### [HOW TO COMPLETE THIS TASK]
With pictures left out, extract every line between the start of the records below and the line holding "20,1,$1+$1,$8,$9,$2,$3,0*%", inclusive.

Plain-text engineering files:
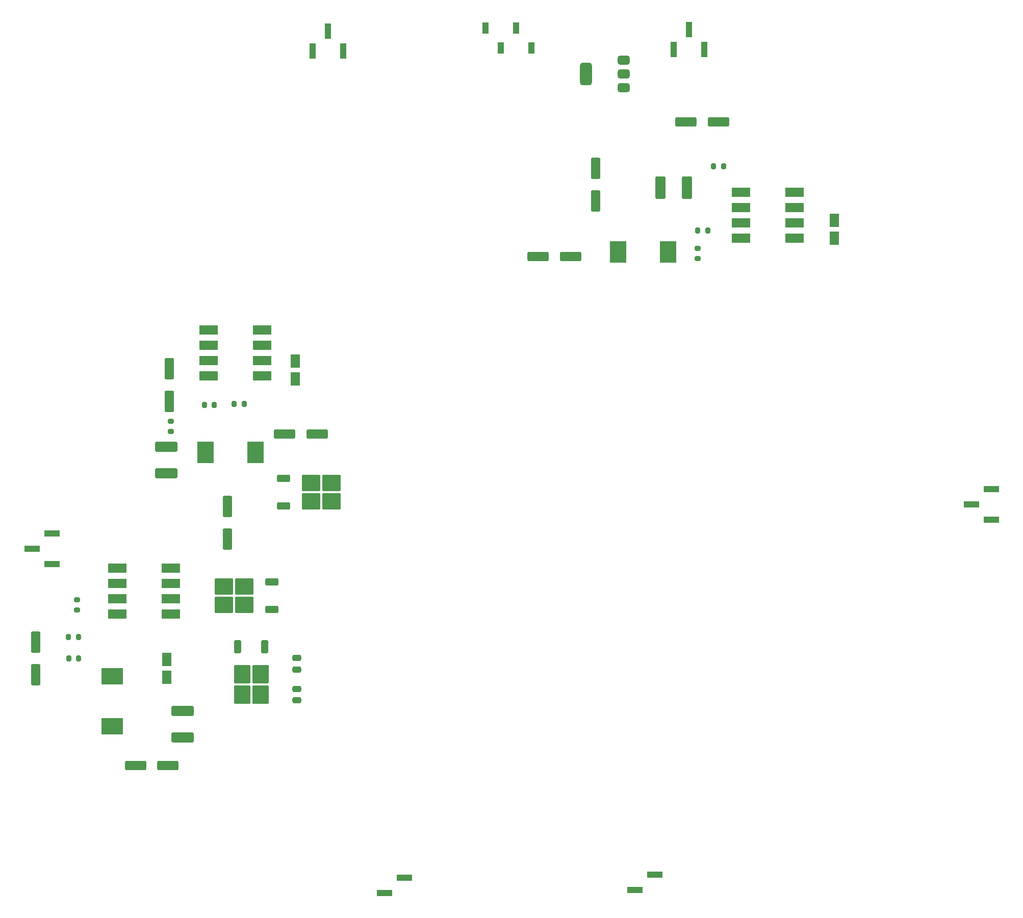
<source format=gbr>
%TF.GenerationSoftware,KiCad,Pcbnew,8.0.2*%
%TF.CreationDate,2025-02-12T15:49:00+05:00*%
%TF.ProjectId,kicad_pcb,6b696361-645f-4706-9362-2e6b69636164,rev?*%
%TF.SameCoordinates,Original*%
%TF.FileFunction,Paste,Bot*%
%TF.FilePolarity,Positive*%
%FSLAX46Y46*%
G04 Gerber Fmt 4.6, Leading zero omitted, Abs format (unit mm)*
G04 Created by KiCad (PCBNEW 8.0.2) date 2025-02-12 15:49:00*
%MOMM*%
%LPD*%
G01*
G04 APERTURE LIST*
G04 Aperture macros list*
%AMRoundRect*
0 Rectangle with rounded corners*
0 $1 Rounding radius*
0 $2 $3 $4 $5 $6 $7 $8 $9 X,Y pos of 4 corners*
0 Add a 4 corners polygon primitive as box body*
4,1,4,$2,$3,$4,$5,$6,$7,$8,$9,$2,$3,0*
0 Add four circle primitives for the rounded corners*
1,1,$1+$1,$2,$3*
1,1,$1+$1,$4,$5*
1,1,$1+$1,$6,$7*
1,1,$1+$1,$8,$9*
0 Add four rect primitives between the rounded corners*
20,1,$1+$1,$2,$3,$4,$5,0*
20,1,$1+$1,$4,$5,$6,$7,0*
20,1,$1+$1,$6,$7,$8,$9,0*
20,1,$1+$1,$8,$9,$2,$3,0*%
G04 Aperture macros list end*
%ADD10R,1.600000X2.200000*%
%ADD11R,1.000000X2.510000*%
%ADD12RoundRect,0.200000X0.200000X0.275000X-0.200000X0.275000X-0.200000X-0.275000X0.200000X-0.275000X0*%
%ADD13RoundRect,0.250000X1.625000X-0.587500X1.625000X0.587500X-1.625000X0.587500X-1.625000X-0.587500X0*%
%ADD14RoundRect,0.250000X-0.550000X1.500000X-0.550000X-1.500000X0.550000X-1.500000X0.550000X1.500000X0*%
%ADD15RoundRect,0.375000X0.625000X0.375000X-0.625000X0.375000X-0.625000X-0.375000X0.625000X-0.375000X0*%
%ADD16RoundRect,0.500000X0.500000X1.400000X-0.500000X1.400000X-0.500000X-1.400000X0.500000X-1.400000X0*%
%ADD17R,2.510000X1.000000*%
%ADD18R,2.700000X3.600000*%
%ADD19RoundRect,0.250000X-1.500000X-0.550000X1.500000X-0.550000X1.500000X0.550000X-1.500000X0.550000X0*%
%ADD20RoundRect,0.250000X1.500000X0.550000X-1.500000X0.550000X-1.500000X-0.550000X1.500000X-0.550000X0*%
%ADD21R,1.000000X1.900000*%
%ADD22RoundRect,0.200000X0.275000X-0.200000X0.275000X0.200000X-0.275000X0.200000X-0.275000X-0.200000X0*%
%ADD23R,3.100000X1.600000*%
%ADD24RoundRect,0.250000X0.850000X0.350000X-0.850000X0.350000X-0.850000X-0.350000X0.850000X-0.350000X0*%
%ADD25RoundRect,0.250000X1.275000X1.125000X-1.275000X1.125000X-1.275000X-1.125000X1.275000X-1.125000X0*%
%ADD26RoundRect,0.250000X-0.475000X0.250000X-0.475000X-0.250000X0.475000X-0.250000X0.475000X0.250000X0*%
%ADD27RoundRect,0.200000X-0.275000X0.200000X-0.275000X-0.200000X0.275000X-0.200000X0.275000X0.200000X0*%
%ADD28RoundRect,0.250000X0.550000X-1.500000X0.550000X1.500000X-0.550000X1.500000X-0.550000X-1.500000X0*%
%ADD29RoundRect,0.250000X-0.350000X0.850000X-0.350000X-0.850000X0.350000X-0.850000X0.350000X0.850000X0*%
%ADD30RoundRect,0.250000X-1.125000X1.275000X-1.125000X-1.275000X1.125000X-1.275000X1.125000X1.275000X0*%
%ADD31RoundRect,0.250000X0.587500X1.625000X-0.587500X1.625000X-0.587500X-1.625000X0.587500X-1.625000X0*%
%ADD32RoundRect,0.250000X-0.850000X-0.350000X0.850000X-0.350000X0.850000X0.350000X-0.850000X0.350000X0*%
%ADD33RoundRect,0.250000X-1.275000X-1.125000X1.275000X-1.125000X1.275000X1.125000X-1.275000X1.125000X0*%
%ADD34R,3.600000X2.700000*%
G04 APERTURE END LIST*
D10*
%TO.C,C10*%
X200860000Y-63284000D03*
X200860000Y-66284000D03*
%TD*%
D11*
%TO.C,LEFT_IR_SENSOR1*%
X119380000Y-35183000D03*
X116840000Y-31873000D03*
X114300000Y-35183000D03*
%TD*%
D12*
%TO.C,R6*%
X182498000Y-54356000D03*
X180848000Y-54356000D03*
%TD*%
D13*
%TO.C,D4*%
X92657000Y-149146000D03*
X92657000Y-144771000D03*
%TD*%
D14*
%TO.C,C15*%
X161290000Y-54704000D03*
X161290000Y-60104000D03*
%TD*%
D12*
%TO.C,R8*%
X179895000Y-65024000D03*
X178245000Y-65024000D03*
%TD*%
D15*
%TO.C,U23*%
X165950000Y-36700000D03*
X165950000Y-39000000D03*
D16*
X159650000Y-39000000D03*
D15*
X165950000Y-41300000D03*
%TD*%
D17*
%TO.C,LEFT_SERVO1*%
X70997000Y-115316000D03*
X67687000Y-117856000D03*
X70997000Y-120396000D03*
%TD*%
D18*
%TO.C,L1*%
X104828000Y-101854000D03*
X96528000Y-101854000D03*
%TD*%
D19*
%TO.C,C19*%
X84877000Y-153816500D03*
X90277000Y-153816500D03*
%TD*%
D14*
%TO.C,C7*%
X90518000Y-87978000D03*
X90518000Y-93378000D03*
%TD*%
D12*
%TO.C,R4*%
X97947000Y-93980000D03*
X96297000Y-93980000D03*
%TD*%
D20*
%TO.C,C11*%
X181676000Y-46990000D03*
X176276000Y-46990000D03*
%TD*%
D10*
%TO.C,C16*%
X90100000Y-136200000D03*
X90100000Y-139200000D03*
%TD*%
D21*
%TO.C,DIST_SENSOR1*%
X143002000Y-31370000D03*
X145542000Y-34670000D03*
X148082000Y-31370000D03*
X150622000Y-34670000D03*
%TD*%
D14*
%TO.C,C18*%
X68273000Y-133336500D03*
X68273000Y-138736500D03*
%TD*%
D12*
%TO.C,R11*%
X75385000Y-132480500D03*
X73735000Y-132480500D03*
%TD*%
D22*
%TO.C,R5*%
X90772000Y-98361000D03*
X90772000Y-96711000D03*
%TD*%
D23*
%TO.C,U15*%
X194310000Y-58674000D03*
X194310000Y-61214000D03*
X194310000Y-63754000D03*
X194310000Y-66294000D03*
X185420000Y-66294000D03*
X185420000Y-63754000D03*
X185420000Y-61214000D03*
X185420000Y-58674000D03*
%TD*%
D17*
%TO.C,RIGHT_MOTOR1*%
X171073000Y-171958000D03*
X167763000Y-174498000D03*
%TD*%
D20*
%TO.C,C13*%
X157132000Y-69342000D03*
X151732000Y-69342000D03*
%TD*%
D17*
%TO.C,LEFT_MOTOR1*%
X129540000Y-172466000D03*
X126230000Y-175006000D03*
%TD*%
D22*
%TO.C,R7*%
X178245000Y-69659000D03*
X178245000Y-68009000D03*
%TD*%
D11*
%TO.C,RIGHT_IR_SENSOR1*%
X179324000Y-34929000D03*
X176784000Y-31619000D03*
X174244000Y-34929000D03*
%TD*%
D12*
%TO.C,R10*%
X75448000Y-136036500D03*
X73798000Y-136036500D03*
%TD*%
D24*
%TO.C,U24*%
X107525000Y-123345000D03*
D25*
X102900000Y-127150000D03*
X102900000Y-124100000D03*
X99550000Y-127150000D03*
X99550000Y-124100000D03*
D24*
X107525000Y-127905000D03*
%TD*%
D10*
%TO.C,C4*%
X111370000Y-86662000D03*
X111370000Y-89662000D03*
%TD*%
D12*
%TO.C,R2*%
X102925000Y-93800000D03*
X101275000Y-93800000D03*
%TD*%
D23*
%TO.C,U4*%
X90742000Y-121060500D03*
X90742000Y-123600500D03*
X90742000Y-126140500D03*
X90742000Y-128680500D03*
X81852000Y-128680500D03*
X81852000Y-126140500D03*
X81852000Y-123600500D03*
X81852000Y-121060500D03*
%TD*%
D26*
%TO.C,C2*%
X111704500Y-135968500D03*
X111704500Y-137868500D03*
%TD*%
D18*
%TO.C,L2*%
X173314000Y-68580000D03*
X165014000Y-68580000D03*
%TD*%
D27*
%TO.C,R9*%
X75131000Y-126321500D03*
X75131000Y-127971500D03*
%TD*%
D17*
%TO.C,RIGHT_SERVO1*%
X226953000Y-107950000D03*
X223643000Y-110490000D03*
X226953000Y-113030000D03*
%TD*%
D28*
%TO.C,C8*%
X100170000Y-116238000D03*
X100170000Y-110838000D03*
%TD*%
D29*
%TO.C,U3*%
X101807000Y-134054500D03*
D30*
X105612000Y-138679500D03*
X102562000Y-138679500D03*
X105612000Y-142029500D03*
X102562000Y-142029500D03*
D29*
X106367000Y-134054500D03*
%TD*%
D19*
%TO.C,C9*%
X109662000Y-98806000D03*
X115062000Y-98806000D03*
%TD*%
D31*
%TO.C,D3*%
X176431500Y-57912000D03*
X172056500Y-57912000D03*
%TD*%
D23*
%TO.C,U5*%
X105885000Y-81534000D03*
X105885000Y-84074000D03*
X105885000Y-86614000D03*
X105885000Y-89154000D03*
X96995000Y-89154000D03*
X96995000Y-86614000D03*
X96995000Y-84074000D03*
X96995000Y-81534000D03*
%TD*%
D32*
%TO.C,U2*%
X109432000Y-110735500D03*
D33*
X114057000Y-106930500D03*
X114057000Y-109980500D03*
X117407000Y-106930500D03*
X117407000Y-109980500D03*
D32*
X109432000Y-106175500D03*
%TD*%
D13*
%TO.C,D1*%
X90010000Y-105311500D03*
X90010000Y-100936500D03*
%TD*%
D34*
%TO.C,L3*%
X80973000Y-138998500D03*
X80973000Y-147298500D03*
%TD*%
D26*
%TO.C,C3*%
X111704500Y-141114500D03*
X111704500Y-143014500D03*
%TD*%
M02*

</source>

### [PROBLEM SOLUTION]
<source format=gbr>
%TF.GenerationSoftware,KiCad,Pcbnew,8.0.2*%
%TF.CreationDate,2025-02-12T15:49:00+05:00*%
%TF.ProjectId,kicad_pcb,6b696361-645f-4706-9362-2e6b69636164,rev?*%
%TF.SameCoordinates,Original*%
%TF.FileFunction,Paste,Bot*%
%TF.FilePolarity,Positive*%
%FSLAX46Y46*%
G04 Gerber Fmt 4.6, Leading zero omitted, Abs format (unit mm)*
G04 Created by KiCad (PCBNEW 8.0.2) date 2025-02-12 15:49:00*
%MOMM*%
%LPD*%
G01*
G04 APERTURE LIST*
G04 Aperture macros list*
%AMRoundRect*
0 Rectangle with rounded corners*
0 $1 Rounding radius*
0 $2 $3 $4 $5 $6 $7 $8 $9 X,Y pos of 4 corners*
0 Add a 4 corners polygon primitive as box body*
4,1,4,$2,$3,$4,$5,$6,$7,$8,$9,$2,$3,0*
0 Add four circle primitives for the rounded corners*
1,1,$1+$1,$2,$3*
1,1,$1+$1,$4,$5*
1,1,$1+$1,$6,$7*
1,1,$1+$1,$8,$9*
0 Add four rect primitives between the rounded corners*
20,1,$1+$1,$2,$3,$4,$5,0*
20,1,$1+$1,$4,$5,$6,$7,0*
20,1,$1+$1,$6,$7,$8,$9,0*
20,1,$1+$1,$8,$9,$2,$3,0*%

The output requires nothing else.